■ TEXT SECTION ■
◆ ◆ ◆ ◆ ◆

This command does not support a NodeClass of mount.

--parms ParameterString ...
Specifies parameters to be passed to the executable specified with the --command parameter. The --parms parameter can be specified multiple times.

When the callback is invoked, the combined parameter string is tokenized on white-space boundaries. Constructs of the form %name and %name.qualifier are assumed to be GPFS variables and are replaced with their appropriate values at the time of the event. If a variable does not have a value in the context of a particular event, the string UNDEFINED is returned instead.

GPFS recognizes the following variables:
%blockLimit
Specifies the current hard quota limit in KB.
%blockQuota
Specifies the current soft quota limit in KB.
%blockUsage
Specifies the current usage in KB for quota-related events.
%ccrObjectName
Specifies the name of the modified object.
%ccrObjectValue
Specifies the value of the modified object.
%ccrObjectVersion
Specifies the version of the modified object.
%clusterManager[.qualifier]
Specifies the current cluster manager node.
%clusterName
Specifies the name of the cluster where this callback was triggered.
%ckDataLen
Specifies the length of data involved in a checksum mismatch.
%ckErrorCountClient
Specifies the cumulative number of errors for the client side in a checksum mismatch.
%ckErrorCountNSD
Specifies the cumulative number of errors for the NSD side in a checksum mismatch.
%ckErrorCountServer
Specifies the cumulative number of errors for the server side in a checksum mismatch.

◆ ◆ ◆ ◆ ◆

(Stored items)
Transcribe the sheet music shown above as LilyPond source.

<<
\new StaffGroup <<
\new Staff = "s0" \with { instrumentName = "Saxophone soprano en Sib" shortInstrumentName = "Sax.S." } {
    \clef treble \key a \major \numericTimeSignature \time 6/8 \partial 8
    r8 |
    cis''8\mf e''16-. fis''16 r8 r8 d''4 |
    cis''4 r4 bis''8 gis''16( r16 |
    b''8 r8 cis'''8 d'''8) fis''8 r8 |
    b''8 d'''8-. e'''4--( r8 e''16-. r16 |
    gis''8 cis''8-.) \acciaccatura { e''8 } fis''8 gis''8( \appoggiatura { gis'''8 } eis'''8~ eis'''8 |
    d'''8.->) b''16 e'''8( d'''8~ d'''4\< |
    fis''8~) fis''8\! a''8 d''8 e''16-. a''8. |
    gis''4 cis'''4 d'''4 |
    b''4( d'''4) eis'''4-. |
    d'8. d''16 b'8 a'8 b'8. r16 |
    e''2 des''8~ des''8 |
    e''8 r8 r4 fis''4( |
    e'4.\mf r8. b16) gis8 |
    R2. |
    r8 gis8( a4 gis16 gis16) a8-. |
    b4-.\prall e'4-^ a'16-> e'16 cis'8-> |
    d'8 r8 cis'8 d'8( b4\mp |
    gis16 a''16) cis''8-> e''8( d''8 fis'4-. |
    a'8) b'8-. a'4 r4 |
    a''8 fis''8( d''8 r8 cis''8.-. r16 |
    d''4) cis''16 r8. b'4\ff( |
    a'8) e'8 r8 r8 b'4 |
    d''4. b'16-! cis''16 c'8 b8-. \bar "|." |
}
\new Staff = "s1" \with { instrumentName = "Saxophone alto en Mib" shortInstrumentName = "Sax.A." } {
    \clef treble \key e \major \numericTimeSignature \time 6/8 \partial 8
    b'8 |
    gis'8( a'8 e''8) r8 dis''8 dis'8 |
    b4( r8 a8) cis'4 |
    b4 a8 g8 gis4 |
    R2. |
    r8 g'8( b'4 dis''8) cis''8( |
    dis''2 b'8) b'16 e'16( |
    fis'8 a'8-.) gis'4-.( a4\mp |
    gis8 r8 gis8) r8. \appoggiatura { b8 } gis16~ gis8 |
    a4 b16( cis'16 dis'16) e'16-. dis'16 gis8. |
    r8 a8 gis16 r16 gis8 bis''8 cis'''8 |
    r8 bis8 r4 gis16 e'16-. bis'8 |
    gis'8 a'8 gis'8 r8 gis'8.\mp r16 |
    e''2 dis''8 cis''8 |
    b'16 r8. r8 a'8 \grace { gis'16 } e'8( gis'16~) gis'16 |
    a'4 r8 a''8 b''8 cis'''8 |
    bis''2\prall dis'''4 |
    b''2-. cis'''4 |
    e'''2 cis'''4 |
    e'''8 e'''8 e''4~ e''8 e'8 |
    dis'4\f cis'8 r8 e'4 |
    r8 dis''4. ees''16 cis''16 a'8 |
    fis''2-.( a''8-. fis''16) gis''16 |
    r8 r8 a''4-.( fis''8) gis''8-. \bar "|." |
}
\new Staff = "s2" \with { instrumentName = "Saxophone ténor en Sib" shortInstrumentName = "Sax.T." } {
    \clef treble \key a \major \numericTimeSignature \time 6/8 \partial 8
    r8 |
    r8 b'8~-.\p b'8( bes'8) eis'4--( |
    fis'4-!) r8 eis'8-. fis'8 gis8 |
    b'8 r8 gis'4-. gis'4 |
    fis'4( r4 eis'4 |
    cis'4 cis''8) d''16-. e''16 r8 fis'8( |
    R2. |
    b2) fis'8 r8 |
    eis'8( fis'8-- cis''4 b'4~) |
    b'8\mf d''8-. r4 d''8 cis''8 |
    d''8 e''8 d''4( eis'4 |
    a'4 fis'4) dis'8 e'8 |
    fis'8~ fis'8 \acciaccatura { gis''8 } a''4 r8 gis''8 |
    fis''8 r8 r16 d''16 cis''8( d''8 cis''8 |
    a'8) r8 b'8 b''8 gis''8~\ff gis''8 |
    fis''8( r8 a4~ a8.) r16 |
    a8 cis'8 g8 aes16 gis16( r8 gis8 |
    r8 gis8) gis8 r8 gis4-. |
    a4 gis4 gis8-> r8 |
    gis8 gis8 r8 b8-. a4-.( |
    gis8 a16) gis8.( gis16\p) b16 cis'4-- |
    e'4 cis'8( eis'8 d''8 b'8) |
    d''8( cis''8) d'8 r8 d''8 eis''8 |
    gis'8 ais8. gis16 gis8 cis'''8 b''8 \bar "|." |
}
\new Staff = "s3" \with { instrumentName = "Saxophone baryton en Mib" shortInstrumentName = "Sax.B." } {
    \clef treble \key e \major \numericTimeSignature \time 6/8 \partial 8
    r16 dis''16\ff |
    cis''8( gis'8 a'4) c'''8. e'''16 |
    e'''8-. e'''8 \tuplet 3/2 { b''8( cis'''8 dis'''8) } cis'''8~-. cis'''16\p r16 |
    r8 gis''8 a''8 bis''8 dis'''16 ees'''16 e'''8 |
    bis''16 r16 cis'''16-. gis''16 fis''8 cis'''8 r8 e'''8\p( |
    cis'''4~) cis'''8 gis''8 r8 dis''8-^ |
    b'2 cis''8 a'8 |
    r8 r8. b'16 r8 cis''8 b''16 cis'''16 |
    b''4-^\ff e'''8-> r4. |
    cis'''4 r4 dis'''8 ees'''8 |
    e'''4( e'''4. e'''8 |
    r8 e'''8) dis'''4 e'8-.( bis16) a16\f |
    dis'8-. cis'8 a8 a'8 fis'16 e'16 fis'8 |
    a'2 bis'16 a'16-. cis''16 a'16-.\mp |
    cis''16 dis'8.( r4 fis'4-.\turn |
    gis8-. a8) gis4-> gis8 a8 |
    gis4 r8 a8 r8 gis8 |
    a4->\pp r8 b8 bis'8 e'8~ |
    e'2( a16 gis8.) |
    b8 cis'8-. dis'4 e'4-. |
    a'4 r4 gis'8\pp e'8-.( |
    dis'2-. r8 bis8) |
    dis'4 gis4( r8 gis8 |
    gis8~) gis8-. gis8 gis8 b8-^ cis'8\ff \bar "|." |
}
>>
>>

◆ ◆ ◆ ◆ ◆

■ TASK DETAILS ■
Condense the paragraph of the GPFS callback documentation that begins "When the callback is invoked" into a short bulleted list that keeps its main facts.

■ COMPLETE ANSWER ■
- When the callback is invoked, the combined parameter string is split into tokens at white-space boundaries.
- Constructs of the form %name and %name.qualifier are treated as GPFS variables.
- These variables are replaced with their appropriate values at the time of the event.
- If a variable has no value in the context of a particular event, the string UNDEFINED is returned instead.